Recognition and Enforcement of Arbitral Awards:

  • Domestic Arbitration: Arbitral awards in domestic arbitration are generally binding and enforceable. If one party fails to comply with an arbitral award, the other party can petition the court for enforcement.
  • International Arbitration: The Philippines is a signatory to the New York Convention on the Recognition and Enforcement of Foreign Arbitral Awards, which means foreign arbitral awards are recognized and enforceable in the Philippines, subject to limited exceptions, such as violation of Philippine public policy.
  • The Philippine courts have the power to recognize and enforce both domestic and foreign arbitral awards, though enforcement can be challenged on limited grounds, such as if the award violates public policy or fundamental principles of law.

Court's Role:

  • Courts in the Philippines play a supportive role in arbitration by:
    • Enforcing arbitration agreements: Courts will compel parties to proceed with arbitration if they try to litigate a matter that is subject to an arbitration agreement.
    • Appointing arbitrators: If the parties fail to agree on an arbitrator, the court can step in and make the appointment.
    • Setting aside awards: Courts can annul or refuse to enforce an arbitral award in limited cases, such as when the award is contrary to public policy or when there are procedural irregularities (e.g., lack of due process).
    • Granting interim measures: Courts may issue interim measures to preserve the status quo during arbitration proceedings, such as orders for the preservation of assets or evidence.

Public Policy Exception:

  • The public policy exception is a common feature in arbitration law. Under Philippine law, an arbitral award may not be recognized or enforced if it conflicts with the public policy of the Philippines.
  • This includes awards that violate constitutional principles, laws, or public morals.

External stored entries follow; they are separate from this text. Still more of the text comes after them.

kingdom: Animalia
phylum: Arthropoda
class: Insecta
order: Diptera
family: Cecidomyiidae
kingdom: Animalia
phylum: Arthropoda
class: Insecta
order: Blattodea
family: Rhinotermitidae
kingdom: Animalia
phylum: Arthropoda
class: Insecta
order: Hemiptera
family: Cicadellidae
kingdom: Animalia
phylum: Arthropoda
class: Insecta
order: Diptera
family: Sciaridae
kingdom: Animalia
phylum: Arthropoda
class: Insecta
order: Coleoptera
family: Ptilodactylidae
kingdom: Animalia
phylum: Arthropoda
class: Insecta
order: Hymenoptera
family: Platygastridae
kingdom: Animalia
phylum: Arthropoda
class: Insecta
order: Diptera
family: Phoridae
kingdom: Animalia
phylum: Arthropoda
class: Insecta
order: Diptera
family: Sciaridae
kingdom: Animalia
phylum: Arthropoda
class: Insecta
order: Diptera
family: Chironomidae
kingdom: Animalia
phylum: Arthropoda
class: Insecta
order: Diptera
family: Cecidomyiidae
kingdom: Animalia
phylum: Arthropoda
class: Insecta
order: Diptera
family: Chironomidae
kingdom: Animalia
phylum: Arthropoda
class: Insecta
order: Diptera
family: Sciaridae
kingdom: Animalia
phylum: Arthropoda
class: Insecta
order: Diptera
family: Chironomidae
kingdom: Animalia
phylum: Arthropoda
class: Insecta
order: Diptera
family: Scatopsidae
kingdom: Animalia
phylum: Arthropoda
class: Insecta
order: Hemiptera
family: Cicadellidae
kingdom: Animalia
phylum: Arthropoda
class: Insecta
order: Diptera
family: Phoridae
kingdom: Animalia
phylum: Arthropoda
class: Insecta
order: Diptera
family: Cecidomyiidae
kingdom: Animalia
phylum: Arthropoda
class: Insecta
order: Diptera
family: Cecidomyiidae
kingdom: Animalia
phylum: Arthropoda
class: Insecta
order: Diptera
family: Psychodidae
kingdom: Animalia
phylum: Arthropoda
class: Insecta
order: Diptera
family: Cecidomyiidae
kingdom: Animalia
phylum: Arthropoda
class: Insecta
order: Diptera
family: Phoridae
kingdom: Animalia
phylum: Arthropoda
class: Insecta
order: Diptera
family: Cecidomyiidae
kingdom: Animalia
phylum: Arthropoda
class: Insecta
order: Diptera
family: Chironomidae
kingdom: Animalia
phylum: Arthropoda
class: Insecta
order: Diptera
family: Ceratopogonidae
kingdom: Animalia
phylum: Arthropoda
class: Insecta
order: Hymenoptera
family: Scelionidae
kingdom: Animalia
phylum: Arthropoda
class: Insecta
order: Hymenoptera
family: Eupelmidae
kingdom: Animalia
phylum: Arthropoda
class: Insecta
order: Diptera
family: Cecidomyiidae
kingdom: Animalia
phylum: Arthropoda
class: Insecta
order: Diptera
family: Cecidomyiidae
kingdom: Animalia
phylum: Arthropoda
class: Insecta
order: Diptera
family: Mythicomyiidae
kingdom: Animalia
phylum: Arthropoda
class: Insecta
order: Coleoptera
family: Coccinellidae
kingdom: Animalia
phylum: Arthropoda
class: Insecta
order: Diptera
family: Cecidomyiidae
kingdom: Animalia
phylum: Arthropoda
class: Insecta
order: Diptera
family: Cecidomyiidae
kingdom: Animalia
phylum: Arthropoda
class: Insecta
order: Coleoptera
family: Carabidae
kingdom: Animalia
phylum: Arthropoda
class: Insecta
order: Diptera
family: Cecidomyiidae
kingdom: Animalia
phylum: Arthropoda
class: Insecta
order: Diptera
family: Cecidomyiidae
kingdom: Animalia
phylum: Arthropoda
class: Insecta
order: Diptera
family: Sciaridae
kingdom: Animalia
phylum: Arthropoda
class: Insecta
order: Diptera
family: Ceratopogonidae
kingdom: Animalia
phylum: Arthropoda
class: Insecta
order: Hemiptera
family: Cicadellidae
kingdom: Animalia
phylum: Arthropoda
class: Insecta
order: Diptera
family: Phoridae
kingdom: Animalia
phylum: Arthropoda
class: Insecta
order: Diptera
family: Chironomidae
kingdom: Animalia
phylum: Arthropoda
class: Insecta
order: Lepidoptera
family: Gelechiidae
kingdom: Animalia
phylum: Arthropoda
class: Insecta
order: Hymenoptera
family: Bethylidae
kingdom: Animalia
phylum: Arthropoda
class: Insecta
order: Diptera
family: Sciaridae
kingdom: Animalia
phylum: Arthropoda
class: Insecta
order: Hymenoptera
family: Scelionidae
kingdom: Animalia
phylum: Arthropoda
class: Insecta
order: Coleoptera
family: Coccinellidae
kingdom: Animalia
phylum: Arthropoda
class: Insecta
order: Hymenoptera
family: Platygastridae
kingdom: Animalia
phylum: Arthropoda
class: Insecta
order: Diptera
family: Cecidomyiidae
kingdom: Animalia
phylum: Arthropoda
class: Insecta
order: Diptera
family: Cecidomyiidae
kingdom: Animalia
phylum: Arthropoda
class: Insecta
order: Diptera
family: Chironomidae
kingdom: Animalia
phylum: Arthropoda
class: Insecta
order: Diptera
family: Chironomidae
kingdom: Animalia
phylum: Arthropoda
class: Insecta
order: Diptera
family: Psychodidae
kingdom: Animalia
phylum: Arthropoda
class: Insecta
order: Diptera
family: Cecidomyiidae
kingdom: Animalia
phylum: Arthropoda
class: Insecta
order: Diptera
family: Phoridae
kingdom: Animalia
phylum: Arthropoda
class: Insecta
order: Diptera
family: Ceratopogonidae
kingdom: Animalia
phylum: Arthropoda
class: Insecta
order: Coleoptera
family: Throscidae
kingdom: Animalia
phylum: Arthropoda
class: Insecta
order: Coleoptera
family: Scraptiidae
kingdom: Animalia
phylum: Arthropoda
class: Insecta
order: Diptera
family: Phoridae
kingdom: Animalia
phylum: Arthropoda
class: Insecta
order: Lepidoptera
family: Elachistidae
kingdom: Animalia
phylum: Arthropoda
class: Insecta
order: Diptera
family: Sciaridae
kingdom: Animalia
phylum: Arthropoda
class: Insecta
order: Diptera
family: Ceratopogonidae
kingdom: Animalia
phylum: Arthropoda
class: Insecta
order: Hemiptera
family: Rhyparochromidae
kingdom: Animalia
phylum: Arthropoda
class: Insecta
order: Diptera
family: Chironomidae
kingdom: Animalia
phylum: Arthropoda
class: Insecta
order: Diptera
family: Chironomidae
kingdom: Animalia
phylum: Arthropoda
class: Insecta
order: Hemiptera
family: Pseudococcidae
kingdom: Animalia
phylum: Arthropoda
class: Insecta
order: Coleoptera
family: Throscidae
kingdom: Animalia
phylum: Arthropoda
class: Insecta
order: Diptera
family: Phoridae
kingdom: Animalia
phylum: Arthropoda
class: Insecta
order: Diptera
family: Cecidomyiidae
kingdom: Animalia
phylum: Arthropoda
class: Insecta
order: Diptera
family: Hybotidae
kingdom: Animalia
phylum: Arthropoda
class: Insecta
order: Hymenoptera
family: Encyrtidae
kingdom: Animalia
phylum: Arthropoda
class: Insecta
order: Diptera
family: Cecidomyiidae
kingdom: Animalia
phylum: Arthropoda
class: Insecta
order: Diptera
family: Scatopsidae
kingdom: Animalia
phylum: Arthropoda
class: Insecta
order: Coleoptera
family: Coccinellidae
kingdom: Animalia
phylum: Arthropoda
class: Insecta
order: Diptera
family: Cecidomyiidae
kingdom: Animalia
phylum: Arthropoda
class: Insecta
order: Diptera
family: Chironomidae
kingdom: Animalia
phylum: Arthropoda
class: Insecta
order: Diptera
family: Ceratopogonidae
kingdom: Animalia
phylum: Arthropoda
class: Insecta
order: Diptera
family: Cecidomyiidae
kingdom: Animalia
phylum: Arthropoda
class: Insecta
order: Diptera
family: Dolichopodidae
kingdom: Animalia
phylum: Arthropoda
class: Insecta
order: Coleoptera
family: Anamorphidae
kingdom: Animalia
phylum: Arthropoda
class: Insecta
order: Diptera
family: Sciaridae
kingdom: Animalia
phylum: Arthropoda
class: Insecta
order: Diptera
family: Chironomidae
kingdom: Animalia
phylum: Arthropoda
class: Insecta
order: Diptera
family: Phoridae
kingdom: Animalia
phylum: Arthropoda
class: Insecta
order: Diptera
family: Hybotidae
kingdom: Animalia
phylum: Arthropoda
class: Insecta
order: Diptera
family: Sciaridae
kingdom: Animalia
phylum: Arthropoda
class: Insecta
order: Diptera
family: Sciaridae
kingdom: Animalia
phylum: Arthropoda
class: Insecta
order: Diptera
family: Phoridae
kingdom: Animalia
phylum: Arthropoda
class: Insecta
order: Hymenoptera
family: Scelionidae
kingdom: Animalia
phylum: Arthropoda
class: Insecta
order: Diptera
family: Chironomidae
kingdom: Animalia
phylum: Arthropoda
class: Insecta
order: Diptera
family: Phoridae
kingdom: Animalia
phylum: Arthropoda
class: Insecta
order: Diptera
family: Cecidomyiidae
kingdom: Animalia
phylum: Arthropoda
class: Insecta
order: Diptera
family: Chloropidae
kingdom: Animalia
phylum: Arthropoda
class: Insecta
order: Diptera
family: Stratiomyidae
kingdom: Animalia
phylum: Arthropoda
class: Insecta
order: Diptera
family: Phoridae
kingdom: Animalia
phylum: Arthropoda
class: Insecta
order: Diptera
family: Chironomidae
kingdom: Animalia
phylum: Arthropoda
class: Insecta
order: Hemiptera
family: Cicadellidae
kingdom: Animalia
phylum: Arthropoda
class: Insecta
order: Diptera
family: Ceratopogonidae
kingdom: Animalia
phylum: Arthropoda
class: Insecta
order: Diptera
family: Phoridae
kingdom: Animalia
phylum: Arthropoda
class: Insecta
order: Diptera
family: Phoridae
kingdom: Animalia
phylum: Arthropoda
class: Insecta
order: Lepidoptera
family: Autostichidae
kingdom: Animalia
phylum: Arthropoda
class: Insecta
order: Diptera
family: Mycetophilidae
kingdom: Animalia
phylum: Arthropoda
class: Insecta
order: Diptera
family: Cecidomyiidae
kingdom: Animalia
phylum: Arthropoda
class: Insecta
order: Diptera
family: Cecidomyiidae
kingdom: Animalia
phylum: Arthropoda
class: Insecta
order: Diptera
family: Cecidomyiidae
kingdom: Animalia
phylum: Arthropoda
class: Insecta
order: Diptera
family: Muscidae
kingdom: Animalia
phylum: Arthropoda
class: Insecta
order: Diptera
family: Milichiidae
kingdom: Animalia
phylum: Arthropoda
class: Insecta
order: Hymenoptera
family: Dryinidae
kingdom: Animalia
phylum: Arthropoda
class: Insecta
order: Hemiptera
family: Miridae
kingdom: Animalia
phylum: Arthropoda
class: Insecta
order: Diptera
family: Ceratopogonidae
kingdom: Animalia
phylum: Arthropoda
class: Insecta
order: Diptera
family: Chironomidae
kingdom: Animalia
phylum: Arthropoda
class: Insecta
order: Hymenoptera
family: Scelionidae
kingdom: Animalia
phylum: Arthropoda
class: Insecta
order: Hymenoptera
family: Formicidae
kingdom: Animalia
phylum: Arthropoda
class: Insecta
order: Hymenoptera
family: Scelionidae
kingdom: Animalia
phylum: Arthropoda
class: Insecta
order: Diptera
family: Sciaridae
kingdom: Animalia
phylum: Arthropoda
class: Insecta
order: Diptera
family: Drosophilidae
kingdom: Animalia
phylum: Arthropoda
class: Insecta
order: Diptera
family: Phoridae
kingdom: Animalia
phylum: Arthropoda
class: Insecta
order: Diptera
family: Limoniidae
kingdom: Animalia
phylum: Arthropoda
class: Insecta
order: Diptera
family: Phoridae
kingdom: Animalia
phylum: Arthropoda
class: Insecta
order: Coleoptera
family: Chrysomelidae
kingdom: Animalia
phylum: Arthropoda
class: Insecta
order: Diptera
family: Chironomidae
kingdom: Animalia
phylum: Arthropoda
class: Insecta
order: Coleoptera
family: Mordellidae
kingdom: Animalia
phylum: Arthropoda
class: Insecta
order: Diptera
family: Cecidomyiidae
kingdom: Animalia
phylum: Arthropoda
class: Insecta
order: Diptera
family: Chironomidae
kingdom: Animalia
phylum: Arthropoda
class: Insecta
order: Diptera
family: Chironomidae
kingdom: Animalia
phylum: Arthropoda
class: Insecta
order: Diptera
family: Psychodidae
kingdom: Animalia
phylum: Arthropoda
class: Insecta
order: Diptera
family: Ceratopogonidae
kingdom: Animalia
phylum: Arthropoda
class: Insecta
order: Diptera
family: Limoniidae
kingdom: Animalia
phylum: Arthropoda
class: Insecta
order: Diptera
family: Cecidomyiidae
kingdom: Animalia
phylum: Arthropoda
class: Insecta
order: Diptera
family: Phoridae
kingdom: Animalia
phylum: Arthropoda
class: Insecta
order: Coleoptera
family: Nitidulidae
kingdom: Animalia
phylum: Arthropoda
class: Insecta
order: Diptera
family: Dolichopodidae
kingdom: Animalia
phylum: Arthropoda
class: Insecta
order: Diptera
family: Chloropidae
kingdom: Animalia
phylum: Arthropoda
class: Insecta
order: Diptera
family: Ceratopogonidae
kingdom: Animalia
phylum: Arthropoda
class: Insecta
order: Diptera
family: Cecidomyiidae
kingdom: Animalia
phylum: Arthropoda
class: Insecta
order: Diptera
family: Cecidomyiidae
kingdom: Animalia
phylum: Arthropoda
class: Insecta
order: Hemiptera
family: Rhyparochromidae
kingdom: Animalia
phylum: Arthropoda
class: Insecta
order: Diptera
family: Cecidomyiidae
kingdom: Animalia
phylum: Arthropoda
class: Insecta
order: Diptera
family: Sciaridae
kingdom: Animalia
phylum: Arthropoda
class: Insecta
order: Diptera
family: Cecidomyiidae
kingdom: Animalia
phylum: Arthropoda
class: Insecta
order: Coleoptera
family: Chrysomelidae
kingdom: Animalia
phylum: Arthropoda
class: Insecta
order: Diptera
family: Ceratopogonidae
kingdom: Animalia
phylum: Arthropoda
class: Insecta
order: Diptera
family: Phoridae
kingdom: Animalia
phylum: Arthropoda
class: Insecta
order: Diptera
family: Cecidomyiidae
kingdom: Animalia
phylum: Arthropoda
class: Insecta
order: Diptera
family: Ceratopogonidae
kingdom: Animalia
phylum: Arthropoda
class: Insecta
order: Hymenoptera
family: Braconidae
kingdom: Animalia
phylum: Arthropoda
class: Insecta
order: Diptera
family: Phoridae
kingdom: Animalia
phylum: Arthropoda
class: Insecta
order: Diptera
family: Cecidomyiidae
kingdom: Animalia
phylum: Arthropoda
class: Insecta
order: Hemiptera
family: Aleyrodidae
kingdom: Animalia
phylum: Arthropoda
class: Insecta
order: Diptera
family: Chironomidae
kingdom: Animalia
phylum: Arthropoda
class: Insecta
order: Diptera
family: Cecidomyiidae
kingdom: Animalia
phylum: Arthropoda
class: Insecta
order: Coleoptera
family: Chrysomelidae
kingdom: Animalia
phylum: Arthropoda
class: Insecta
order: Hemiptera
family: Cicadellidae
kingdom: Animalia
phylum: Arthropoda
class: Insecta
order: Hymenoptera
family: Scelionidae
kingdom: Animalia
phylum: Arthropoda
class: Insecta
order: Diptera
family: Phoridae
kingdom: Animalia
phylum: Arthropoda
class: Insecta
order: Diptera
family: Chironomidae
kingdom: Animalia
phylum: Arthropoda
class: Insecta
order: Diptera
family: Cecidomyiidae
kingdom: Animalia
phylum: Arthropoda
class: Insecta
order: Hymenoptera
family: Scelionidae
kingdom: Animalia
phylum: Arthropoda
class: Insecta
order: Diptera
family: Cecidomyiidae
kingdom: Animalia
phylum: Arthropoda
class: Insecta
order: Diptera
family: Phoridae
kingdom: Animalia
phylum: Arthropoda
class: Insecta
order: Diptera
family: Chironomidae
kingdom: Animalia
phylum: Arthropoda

Advantages of Arbitration in the Philippines:

  • Cost-effective: Arbitration is often cheaper and faster than traditional court proceedings, especially in commercial disputes.
  • Confidentiality: Arbitration proceedings are generally private, which is an attractive feature for businesses concerned with the confidentiality of their disputes.
  • Flexibility: The arbitration process is more flexible than litigation, as parties have more control over the procedures and can choose arbitrators with expertise in the subject matter of the dispute.
  • Finality: Arbitral awards are generally final and binding, with limited grounds for appeal, which provides certainty and avoids prolonged litigation.

Recent Developments:

  • ADR Law Amendments: The government of the Philippines continues to refine and expand the legal framework surrounding alternative dispute resolution to make it more attractive and effective. There have been ongoing efforts to improve the training of arbitrators, streamline processes, and attract international arbitration cases.
  • The creation of the Office for Alternative Dispute Resolution (OADR) in the Philippines has helped institutionalize ADR mechanisms and promote arbitration, further developing the country's arbitration infrastructure.

Summary:

Arbitration in the Philippines is governed by the ADR Act of 2004 (Republic Act No. 9285), which encourages the use of arbitration as a method for resolving disputes outside the courts. The law provides a framework for both domestic and international arbitration, with a strong emphasis on party autonomy, flexibility, and efficiency. Arbitration agreements are enforceable, and the courts play a supportive role in ensuring that arbitration proceedings are followed, including the recognition and enforcement of arbitral awards. The Philippines is a signatory to the New York Convention, which facilitates the enforcement of foreign arbitral awards in the country. Arbitration in the Philippines is seen as a cost-effective, confidential, and flexible alternative to traditional litigation.